Kartal’ın eniştesi Cihan Yılmaz, duruşmayı değerlendirdi. Yılmaz, “Serpil’in ölümünden sonra taziyeye gelen, arayan hiçbir yetkili olmadı. Duruşmaya katılan bir devlet yetkilisi de yok. Sadece Bakanlık tarafından mecburi olarak yollanan gözlemci geldi. Bu durum ne kadar yalnız kaldığımızı gösteriyor. Serpil, sığınma evindeyken onunla görüşebilmek için onlarca dilekçe ilettik. Hiçbirine olumlu yanıt vermediler. Ancak katil Serpil’i sığınma evindeyken arayabildi. Biz onunla görüşemezken bu katil sığınma evini nasıl arayabildi? Sığınma evinden çıktığında hiçbir yetkili bizi arayıp haber bile vermedi. Bunlar devletin ihmalini gösteriyor. Sorumlular tespit edilerek gerekli cezalar uygulanırsa başka kadınların ölümü engellenebilir. Ağırlaştırılmış müebbet cezasıyla yargılanması bizim için olumlu bir gelişme” dedi.

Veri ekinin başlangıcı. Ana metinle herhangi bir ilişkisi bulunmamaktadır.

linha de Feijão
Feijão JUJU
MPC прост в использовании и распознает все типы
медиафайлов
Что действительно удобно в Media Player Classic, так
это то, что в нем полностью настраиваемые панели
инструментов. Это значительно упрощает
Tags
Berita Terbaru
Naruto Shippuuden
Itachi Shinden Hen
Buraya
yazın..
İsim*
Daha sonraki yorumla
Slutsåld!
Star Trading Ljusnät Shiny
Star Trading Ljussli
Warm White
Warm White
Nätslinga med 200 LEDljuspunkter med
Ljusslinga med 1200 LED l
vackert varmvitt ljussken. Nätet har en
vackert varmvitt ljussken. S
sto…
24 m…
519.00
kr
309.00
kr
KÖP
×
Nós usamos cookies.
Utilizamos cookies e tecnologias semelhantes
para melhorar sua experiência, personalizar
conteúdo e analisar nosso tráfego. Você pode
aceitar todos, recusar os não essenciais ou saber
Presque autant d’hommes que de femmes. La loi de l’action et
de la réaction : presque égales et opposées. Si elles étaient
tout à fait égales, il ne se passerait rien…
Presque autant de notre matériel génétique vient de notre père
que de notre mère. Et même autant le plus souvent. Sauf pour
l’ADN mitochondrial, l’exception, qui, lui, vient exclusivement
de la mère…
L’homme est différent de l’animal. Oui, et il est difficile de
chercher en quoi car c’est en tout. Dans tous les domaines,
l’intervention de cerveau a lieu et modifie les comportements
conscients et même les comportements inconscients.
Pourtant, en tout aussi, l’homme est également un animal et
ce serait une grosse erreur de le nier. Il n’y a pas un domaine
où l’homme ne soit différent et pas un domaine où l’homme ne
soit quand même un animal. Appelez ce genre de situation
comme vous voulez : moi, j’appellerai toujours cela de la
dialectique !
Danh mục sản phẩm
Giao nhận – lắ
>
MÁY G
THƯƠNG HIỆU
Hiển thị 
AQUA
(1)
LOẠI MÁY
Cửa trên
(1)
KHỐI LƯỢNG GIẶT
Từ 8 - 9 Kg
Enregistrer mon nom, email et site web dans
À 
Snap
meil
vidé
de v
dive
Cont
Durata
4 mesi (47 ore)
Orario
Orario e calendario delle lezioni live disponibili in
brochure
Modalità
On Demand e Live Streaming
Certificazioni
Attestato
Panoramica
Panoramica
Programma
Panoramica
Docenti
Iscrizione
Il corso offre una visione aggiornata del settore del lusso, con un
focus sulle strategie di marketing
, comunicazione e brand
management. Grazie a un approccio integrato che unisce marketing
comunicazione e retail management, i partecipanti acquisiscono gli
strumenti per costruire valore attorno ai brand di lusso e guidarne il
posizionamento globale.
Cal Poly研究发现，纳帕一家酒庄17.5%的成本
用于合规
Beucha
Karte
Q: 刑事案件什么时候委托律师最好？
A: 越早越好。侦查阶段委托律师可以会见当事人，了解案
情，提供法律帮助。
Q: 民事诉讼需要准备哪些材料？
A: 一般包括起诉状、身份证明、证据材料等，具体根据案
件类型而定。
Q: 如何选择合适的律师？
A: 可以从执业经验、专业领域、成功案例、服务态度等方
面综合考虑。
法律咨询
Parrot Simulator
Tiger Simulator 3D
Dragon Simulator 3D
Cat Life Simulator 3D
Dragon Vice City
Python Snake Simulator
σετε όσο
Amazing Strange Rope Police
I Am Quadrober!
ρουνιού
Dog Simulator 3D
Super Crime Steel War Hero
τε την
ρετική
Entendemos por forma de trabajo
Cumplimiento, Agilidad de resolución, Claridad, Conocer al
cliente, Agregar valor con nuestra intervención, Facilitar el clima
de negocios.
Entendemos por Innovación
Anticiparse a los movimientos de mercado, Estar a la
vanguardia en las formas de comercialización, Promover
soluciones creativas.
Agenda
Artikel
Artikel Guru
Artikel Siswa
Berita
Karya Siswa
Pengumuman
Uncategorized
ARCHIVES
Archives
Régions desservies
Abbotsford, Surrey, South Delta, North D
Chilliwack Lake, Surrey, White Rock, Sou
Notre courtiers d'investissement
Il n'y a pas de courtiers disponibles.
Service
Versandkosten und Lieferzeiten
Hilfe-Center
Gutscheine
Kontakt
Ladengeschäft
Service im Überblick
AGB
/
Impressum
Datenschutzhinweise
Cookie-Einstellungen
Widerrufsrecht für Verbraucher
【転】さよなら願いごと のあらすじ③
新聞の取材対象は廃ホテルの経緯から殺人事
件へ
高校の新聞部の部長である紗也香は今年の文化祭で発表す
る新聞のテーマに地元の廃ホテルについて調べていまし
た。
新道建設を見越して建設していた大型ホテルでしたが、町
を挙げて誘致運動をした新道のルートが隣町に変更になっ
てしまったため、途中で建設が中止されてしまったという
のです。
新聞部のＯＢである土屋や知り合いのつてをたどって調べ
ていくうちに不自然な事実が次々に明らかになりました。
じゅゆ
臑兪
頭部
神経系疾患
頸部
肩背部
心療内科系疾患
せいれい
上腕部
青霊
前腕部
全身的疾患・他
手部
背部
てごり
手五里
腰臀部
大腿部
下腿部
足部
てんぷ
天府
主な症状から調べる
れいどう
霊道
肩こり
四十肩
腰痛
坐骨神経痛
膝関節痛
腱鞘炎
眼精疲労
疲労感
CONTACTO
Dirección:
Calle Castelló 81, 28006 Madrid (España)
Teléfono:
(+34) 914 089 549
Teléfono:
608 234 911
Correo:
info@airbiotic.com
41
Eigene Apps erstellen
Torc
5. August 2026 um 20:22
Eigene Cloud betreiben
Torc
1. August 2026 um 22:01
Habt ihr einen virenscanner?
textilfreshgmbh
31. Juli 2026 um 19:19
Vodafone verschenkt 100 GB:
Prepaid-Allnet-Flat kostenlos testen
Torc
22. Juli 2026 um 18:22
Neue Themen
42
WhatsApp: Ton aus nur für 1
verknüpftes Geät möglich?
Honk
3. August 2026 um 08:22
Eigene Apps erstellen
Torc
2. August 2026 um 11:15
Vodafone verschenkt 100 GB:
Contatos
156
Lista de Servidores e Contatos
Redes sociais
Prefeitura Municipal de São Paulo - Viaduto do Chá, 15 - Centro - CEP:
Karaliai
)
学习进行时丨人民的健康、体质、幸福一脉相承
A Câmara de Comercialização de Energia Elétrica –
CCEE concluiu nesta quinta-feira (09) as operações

Kartal’ın kuzeni Sinan Bayır, “Bir kız evlat babasıyım, kızımı evlendirmeye korkuyorum. İnşaatlarda yevmiyeyle çalışarak 3 çocuğumu okutuyorum. Biri gelip çocuğumu öldürsün diye mi bu kadar emek veriyorum?” diye konuştu. Bayır, şöyle devam etti: “Serpil’in ve 3 çocuğunun günahı neydi? Evlenmek kadar boşanmak da haktır. Kız çocuklarımız da kadınlarımız da tehdit altında yaşıyor. Ben 20 yıl AKP’ye oy verdim. Vicdanen çok rahatsızım. Çocuklarım da bana ‘artık bunlara oy verme’ diyor. Ülkede ne güvenlik ne adalet kaldı. Devlet var ama adalet yok. Her gün bir kadın cinayeti işleniyor, bu katiller nasıl ellerine silah alıp kadınları öldürebiliyor? Bu ve bunun gibi katillere ağır cezalar uygulanmalı, 3-4 yıl yatıp dışarı çıkmamalılar. Serpil’in darp raporu var, 2 yıl sığınma evinde kaldı. Hepsinin kayıtları var. Adalet olsaydı, devlet gerekeni yapsaydı bunlar yaşanır mıydı?”
Genç kadının annesi Hediye Kartal, eşini genç yaşta kaybettiğini, çocuklarını tek başına binbir emekle büyüttüğünü belirterek, “Bu katilin dışarı salınıp başkalarına musallat olmaması lazım. Ben yandım, başka anneler yanmasın” dedi.